→ Passage to read
[start]

I reported the " Gray arrow screen" to Tivo and received this response: I will consult this one to our development team so they can give us recommendations. I"ll make sure to let you know once we have an update. We apologize for the inconvenience this may cause.


----------



## jjberger2134 (Nov 20, 2002)

KJN said:


> I reported the " Gray arrow screen" to Tivo and received this response: I will consult this one to our development team so they can give us recommendations. I"ll make sure to let you know once we have an update. We apologize for the inconvenience this may cause.


I had this problem as well (running software version 21.9.6.v5). I am hesitant to say this, but I believe that it is currently fixed. Here are the steps I took to resolve:

1. Call TiVo at 877-367-8486. Speak with Tech Support and report the issue. Kindly ask them to remove the pre-roll ads from your account. Tell them you believe this to be a bug, and you've seen reports online of the same issue.
2. After the call, repeat guided setup (just guided setup, NOT a clear and delete). Wait overnight.

[end]

→ Material provided
[start]

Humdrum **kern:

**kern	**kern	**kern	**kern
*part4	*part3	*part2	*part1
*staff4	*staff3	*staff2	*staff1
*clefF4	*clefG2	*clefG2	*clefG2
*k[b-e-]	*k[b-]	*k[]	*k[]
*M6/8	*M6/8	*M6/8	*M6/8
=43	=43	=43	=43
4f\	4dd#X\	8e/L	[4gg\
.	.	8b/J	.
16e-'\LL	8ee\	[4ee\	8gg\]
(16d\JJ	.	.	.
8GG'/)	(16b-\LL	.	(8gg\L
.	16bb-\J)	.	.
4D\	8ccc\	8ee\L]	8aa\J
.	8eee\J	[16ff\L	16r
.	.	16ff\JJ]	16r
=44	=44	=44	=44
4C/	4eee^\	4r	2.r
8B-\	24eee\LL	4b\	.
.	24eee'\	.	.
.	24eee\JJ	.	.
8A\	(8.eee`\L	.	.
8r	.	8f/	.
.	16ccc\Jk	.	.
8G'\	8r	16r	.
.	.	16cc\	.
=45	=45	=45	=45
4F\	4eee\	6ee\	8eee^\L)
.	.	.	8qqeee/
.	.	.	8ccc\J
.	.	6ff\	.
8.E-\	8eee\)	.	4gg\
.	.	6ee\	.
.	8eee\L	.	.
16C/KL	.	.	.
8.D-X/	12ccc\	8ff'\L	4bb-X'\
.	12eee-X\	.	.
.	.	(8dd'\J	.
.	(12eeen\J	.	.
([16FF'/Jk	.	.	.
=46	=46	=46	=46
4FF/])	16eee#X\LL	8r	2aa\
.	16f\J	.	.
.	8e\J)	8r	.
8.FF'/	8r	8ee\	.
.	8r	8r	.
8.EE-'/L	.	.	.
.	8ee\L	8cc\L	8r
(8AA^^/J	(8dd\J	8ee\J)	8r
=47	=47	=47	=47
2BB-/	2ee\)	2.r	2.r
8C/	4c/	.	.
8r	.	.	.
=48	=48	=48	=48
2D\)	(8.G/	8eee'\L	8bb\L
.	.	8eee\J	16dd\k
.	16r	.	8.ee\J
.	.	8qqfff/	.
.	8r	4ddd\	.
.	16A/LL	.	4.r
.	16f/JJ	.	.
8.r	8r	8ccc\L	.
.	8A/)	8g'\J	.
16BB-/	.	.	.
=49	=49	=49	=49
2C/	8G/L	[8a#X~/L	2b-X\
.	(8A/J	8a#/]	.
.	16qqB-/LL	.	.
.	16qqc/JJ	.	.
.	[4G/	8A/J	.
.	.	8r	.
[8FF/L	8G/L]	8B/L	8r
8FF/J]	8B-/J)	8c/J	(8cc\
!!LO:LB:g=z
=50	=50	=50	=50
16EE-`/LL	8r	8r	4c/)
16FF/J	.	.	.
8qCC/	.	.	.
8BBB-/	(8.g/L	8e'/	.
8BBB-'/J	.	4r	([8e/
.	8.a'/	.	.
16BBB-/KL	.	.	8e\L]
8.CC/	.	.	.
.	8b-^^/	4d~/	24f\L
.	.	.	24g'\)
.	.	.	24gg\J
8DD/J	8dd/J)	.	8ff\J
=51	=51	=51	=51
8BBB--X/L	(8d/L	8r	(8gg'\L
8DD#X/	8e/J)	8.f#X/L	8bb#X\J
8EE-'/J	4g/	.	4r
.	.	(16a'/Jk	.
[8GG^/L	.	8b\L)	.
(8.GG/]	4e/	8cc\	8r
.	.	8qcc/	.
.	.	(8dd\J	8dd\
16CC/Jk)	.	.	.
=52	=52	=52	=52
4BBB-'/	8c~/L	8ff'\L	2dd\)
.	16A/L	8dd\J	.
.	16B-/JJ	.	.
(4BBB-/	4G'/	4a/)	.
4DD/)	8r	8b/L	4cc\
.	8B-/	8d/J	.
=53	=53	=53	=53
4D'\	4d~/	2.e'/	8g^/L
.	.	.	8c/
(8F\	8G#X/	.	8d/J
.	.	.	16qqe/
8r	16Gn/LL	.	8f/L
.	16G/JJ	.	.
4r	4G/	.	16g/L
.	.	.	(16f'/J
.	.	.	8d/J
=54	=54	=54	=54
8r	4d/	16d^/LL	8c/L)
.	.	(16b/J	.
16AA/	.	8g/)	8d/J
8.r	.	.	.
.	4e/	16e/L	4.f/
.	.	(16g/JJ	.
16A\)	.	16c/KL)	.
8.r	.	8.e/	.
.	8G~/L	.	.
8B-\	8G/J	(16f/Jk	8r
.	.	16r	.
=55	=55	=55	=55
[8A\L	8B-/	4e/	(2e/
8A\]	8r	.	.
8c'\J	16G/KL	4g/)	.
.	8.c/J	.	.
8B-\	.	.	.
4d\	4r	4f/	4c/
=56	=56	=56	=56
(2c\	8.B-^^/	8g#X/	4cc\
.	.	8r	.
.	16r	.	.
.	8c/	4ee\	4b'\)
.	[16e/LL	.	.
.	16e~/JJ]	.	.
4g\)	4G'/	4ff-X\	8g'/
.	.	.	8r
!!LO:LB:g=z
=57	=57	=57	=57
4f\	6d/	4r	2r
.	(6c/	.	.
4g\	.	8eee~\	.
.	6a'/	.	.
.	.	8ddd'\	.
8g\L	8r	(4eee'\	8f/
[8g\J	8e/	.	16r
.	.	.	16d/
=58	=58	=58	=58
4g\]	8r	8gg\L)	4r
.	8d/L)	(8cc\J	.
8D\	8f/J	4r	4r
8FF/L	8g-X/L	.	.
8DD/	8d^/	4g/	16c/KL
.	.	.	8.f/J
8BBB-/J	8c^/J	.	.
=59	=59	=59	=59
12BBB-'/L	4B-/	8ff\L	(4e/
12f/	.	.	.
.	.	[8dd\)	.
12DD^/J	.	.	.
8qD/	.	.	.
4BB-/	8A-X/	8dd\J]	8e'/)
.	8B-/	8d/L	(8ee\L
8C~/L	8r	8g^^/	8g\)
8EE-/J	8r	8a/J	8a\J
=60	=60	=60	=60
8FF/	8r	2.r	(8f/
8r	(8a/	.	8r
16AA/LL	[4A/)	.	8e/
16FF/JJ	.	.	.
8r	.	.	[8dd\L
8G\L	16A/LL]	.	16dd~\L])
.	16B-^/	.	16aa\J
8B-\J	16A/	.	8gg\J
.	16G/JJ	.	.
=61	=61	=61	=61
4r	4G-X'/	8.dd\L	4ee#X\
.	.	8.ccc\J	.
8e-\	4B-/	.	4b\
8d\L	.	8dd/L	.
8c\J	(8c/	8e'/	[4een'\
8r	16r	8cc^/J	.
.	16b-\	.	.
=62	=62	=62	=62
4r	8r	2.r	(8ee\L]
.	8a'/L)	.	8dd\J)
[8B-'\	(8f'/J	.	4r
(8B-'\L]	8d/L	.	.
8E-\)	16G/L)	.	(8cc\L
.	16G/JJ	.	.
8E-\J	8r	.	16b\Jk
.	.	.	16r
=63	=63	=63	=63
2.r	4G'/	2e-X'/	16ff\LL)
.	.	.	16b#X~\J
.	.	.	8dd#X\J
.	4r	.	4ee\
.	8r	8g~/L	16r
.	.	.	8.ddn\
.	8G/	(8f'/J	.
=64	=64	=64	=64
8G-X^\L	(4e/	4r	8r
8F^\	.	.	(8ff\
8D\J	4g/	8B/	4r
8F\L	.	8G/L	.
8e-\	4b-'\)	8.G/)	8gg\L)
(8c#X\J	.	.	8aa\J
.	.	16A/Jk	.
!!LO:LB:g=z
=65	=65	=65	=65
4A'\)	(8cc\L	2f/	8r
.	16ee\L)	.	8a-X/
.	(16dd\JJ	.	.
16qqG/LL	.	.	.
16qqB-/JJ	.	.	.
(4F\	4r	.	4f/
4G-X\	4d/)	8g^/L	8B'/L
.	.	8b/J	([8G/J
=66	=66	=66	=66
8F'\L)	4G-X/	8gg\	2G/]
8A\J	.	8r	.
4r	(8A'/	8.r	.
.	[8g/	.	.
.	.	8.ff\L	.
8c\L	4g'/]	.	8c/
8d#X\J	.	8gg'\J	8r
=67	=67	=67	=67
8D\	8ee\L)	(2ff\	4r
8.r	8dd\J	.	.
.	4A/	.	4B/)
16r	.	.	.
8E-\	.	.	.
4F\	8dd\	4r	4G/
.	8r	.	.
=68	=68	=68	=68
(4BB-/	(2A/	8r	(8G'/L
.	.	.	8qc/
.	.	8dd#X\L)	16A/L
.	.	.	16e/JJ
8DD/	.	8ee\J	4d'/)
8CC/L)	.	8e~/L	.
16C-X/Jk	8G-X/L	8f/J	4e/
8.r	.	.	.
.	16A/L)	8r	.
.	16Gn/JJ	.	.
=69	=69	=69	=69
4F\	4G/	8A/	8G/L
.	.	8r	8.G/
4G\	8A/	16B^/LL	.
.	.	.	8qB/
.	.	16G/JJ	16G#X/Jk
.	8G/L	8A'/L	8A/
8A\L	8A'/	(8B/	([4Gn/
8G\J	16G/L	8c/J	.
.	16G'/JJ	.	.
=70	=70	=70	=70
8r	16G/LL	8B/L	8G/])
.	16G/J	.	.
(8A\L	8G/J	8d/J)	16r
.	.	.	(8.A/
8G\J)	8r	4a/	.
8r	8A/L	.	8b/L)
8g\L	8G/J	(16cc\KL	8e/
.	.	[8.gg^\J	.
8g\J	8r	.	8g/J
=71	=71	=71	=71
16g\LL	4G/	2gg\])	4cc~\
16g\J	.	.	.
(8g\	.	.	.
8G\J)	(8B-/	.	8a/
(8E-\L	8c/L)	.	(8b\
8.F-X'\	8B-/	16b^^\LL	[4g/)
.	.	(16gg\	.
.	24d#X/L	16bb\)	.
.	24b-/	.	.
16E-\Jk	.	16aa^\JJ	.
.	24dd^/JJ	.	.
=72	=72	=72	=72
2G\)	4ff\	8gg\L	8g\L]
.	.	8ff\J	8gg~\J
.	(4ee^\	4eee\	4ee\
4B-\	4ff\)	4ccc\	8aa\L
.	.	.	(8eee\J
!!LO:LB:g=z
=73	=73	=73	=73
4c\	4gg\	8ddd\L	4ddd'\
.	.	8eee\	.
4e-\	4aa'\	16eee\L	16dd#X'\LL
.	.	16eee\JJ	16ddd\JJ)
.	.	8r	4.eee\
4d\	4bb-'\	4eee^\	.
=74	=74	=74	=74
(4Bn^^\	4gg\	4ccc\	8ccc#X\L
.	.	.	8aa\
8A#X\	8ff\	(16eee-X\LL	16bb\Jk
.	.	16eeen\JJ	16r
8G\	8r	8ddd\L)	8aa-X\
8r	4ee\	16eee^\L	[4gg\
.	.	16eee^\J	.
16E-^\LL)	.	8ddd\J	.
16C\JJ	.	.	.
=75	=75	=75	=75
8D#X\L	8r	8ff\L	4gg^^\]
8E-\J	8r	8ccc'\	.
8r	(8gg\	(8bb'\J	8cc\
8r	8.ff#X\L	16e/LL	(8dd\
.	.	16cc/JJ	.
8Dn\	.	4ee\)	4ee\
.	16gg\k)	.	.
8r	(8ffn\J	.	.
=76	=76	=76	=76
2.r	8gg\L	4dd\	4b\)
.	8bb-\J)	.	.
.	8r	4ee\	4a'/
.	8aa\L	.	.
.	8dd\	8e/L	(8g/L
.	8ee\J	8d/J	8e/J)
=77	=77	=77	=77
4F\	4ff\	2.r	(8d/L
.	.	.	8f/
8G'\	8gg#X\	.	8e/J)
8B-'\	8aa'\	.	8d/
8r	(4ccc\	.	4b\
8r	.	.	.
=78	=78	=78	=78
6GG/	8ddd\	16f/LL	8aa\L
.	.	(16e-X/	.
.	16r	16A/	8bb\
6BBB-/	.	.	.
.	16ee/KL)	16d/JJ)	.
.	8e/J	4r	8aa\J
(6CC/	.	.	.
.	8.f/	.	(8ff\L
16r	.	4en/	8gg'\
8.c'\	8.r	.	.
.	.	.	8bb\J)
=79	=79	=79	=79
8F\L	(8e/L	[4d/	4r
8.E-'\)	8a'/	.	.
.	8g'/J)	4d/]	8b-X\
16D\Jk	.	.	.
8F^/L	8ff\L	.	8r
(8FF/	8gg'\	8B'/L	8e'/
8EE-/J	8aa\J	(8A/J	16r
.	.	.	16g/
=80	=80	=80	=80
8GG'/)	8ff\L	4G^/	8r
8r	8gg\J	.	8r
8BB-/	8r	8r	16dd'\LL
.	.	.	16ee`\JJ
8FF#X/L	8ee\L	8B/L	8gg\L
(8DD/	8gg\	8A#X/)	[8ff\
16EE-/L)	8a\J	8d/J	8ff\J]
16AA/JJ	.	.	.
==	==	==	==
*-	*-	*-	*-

[end]

→ Task prompt
In the TiVo forum thread, which software version was jjberger2134 running when the problem occurred?

→ Correct answer
21.9.6.v5